In this New Indian Express Article, Shankkar Aiyer, Visiting Fellow at IDFC Institute, weighs in on the seemingly low number of tax payers in India. In the article, Shankkar looks at why the number tax payers in India has been low historically and how this is a result of structural flaws in the system.
"Shankkar in the article writes: "The lament persists; thanks to the structural and systemic issues. At a structural level, tax policies have been deployed to achieve multiple objectives—from savings to investments to behavioural change. This has led to a plethora of exemptions, distortions and multiple failures. This had been identified by the task force on Tax Reforms headed by Vijay Kelkar as early as in December 2002.

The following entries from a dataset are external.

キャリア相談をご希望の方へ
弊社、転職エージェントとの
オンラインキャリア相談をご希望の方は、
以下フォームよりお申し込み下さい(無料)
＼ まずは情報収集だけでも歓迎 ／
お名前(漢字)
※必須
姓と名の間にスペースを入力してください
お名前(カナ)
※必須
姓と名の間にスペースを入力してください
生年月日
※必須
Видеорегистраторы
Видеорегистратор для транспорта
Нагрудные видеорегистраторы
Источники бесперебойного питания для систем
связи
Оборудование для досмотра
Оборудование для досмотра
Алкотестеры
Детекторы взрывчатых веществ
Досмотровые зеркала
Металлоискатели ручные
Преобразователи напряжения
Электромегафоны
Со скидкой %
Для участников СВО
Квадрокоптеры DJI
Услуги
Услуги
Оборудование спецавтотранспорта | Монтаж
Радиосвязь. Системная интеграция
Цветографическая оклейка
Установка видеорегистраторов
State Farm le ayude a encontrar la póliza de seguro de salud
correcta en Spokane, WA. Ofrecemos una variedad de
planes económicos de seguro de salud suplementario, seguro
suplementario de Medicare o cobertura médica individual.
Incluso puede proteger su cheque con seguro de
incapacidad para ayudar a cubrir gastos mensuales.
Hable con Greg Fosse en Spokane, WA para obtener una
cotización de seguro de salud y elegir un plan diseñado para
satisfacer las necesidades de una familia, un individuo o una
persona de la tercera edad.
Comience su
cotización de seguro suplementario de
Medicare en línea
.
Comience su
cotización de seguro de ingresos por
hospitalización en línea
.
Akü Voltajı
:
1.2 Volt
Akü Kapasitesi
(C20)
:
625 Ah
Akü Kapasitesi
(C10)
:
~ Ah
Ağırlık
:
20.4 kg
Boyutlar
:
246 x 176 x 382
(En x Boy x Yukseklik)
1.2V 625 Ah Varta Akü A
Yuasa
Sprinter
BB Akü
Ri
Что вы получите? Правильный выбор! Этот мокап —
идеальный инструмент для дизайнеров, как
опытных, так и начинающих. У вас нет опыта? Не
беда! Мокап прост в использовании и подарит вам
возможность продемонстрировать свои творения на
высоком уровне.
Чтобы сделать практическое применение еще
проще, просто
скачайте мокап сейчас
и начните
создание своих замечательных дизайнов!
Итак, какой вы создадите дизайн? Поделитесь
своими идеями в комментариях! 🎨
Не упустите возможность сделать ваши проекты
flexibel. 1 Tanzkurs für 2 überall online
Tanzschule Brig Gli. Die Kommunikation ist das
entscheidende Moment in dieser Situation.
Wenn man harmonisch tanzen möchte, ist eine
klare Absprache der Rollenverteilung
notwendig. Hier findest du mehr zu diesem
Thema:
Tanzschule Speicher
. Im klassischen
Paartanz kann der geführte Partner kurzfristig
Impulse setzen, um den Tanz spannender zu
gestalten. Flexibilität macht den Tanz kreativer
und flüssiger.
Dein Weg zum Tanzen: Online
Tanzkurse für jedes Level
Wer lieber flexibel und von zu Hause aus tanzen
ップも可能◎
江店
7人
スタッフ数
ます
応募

The task force had observed that the “myriad and often contradictory exemptions” have led to complexity and “such complexity is inherently regressive and therefore favours the rich and the powerful”. The recommendations included doing away with the fog of confusion in exemptions, reducing compliance costs and harassment. The task force also pushed for a tax on agricultural incomes. Governments since have cherry-picked recommendations. The Direct Tax code, which promised the overhaul of the Income Tax Act, has been in the making for well over a decade.
The systemic approach has been typically more of the same—perpetual pursuit of the middle class, professionals and the salaried class. Logic dictates that the focus should be on those outside the tax net, outside the formal system, on the scourge of the benami economy. It would be interesting, for instance, to cross reference number of business establishments, number of new businesses, number of new cabs, and also consumption data from GST with tax returns a year from now.
Compliance is a loaded phrase and the political class must accept that the business model of politics fails the moral hazards test. It is imperative that candidates and parties reveal where the money that they spend is coming from."